#### [TASK INPUTS]
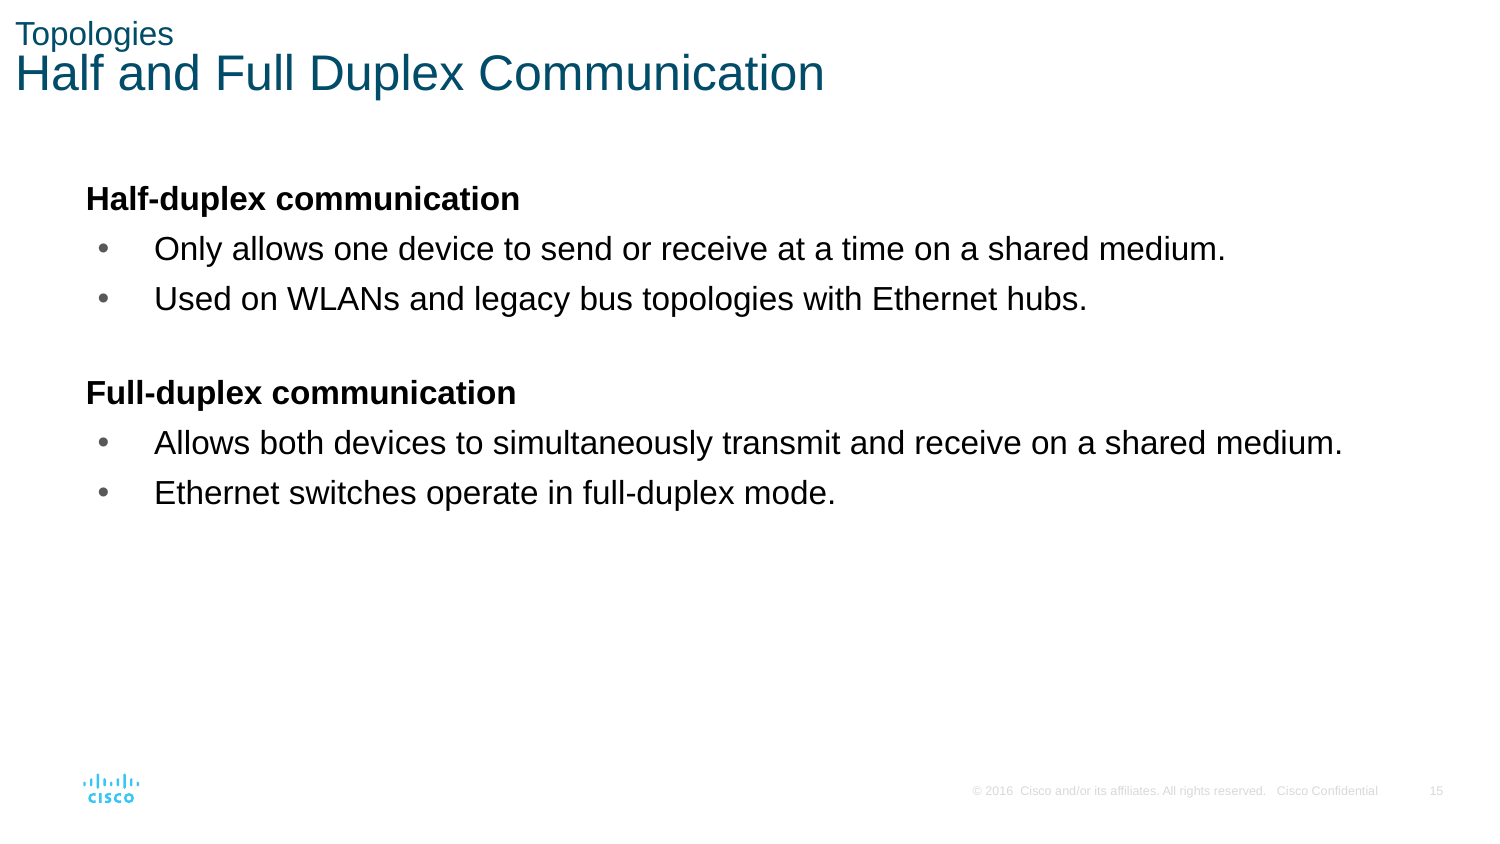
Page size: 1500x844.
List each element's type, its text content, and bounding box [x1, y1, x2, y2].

list Half-duplex communication Only allows one device to send or receive at a time on a shared medium. Used on WLANs and legacy bus topologies with Ethernet hubs. Full-duplex communication Allows both devices to simultaneously transmit and receive on a shared medium. Ethernet switches operate in full-duplex mode. [70, 169, 1430, 674]
text_box Topologies Half and Full Duplex Communication [0, 0, 1369, 121]
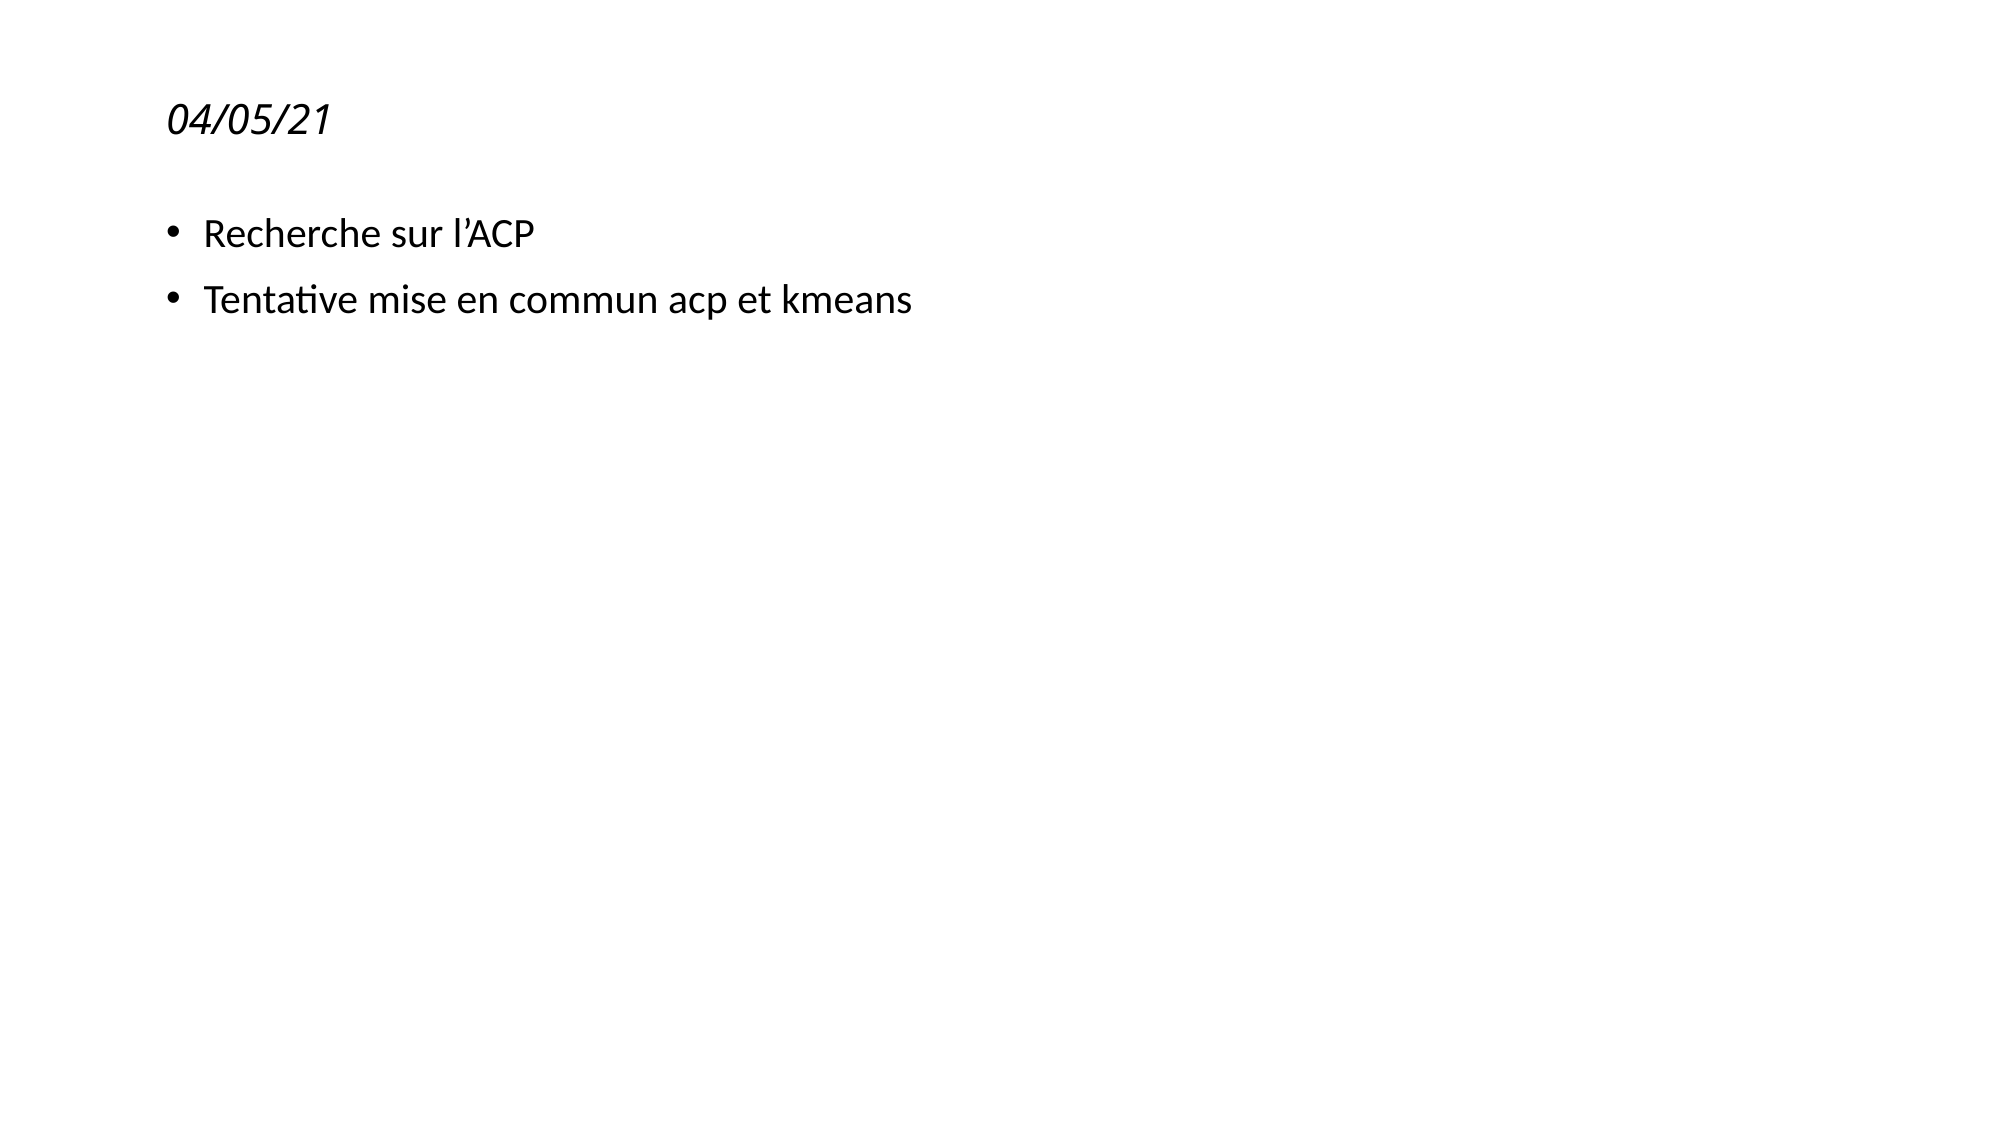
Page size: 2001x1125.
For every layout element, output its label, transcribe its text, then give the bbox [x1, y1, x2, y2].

text_box Recherche sur l’ACP Tentative mise en commun acp et kmeans [150, 203, 1876, 478]
text_box 04/05/21 [150, 63, 1876, 178]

#### [WHAT IS BEING ASKED]
Set the data above down again exactly as given, with no pictures.

#### [RESULT]
Page size: 1500x844.
List each element's type, its text content, and bounding box [x1, y1, x2, y2].

list Half-duplex communication Only allows one device to send or receive at a time on a shared medium. Used on WLANs and legacy bus topologies with Ethernet hubs. Full-duplex communication Allows both devices to simultaneously transmit and receive on a shared medium. Ethernet switches operate in full-duplex mode. [70, 169, 1430, 674]
text_box Topologies Half and Full Duplex Communication [0, 0, 1369, 121]
Page size: 2001x1125.
For every layout element, output its label, transcribe its text, then give the bbox [x1, y1, x2, y2].

text_box Recherche sur l’ACP Tentative mise en commun acp et kmeans [150, 203, 1876, 478]
text_box 04/05/21 [150, 63, 1876, 178]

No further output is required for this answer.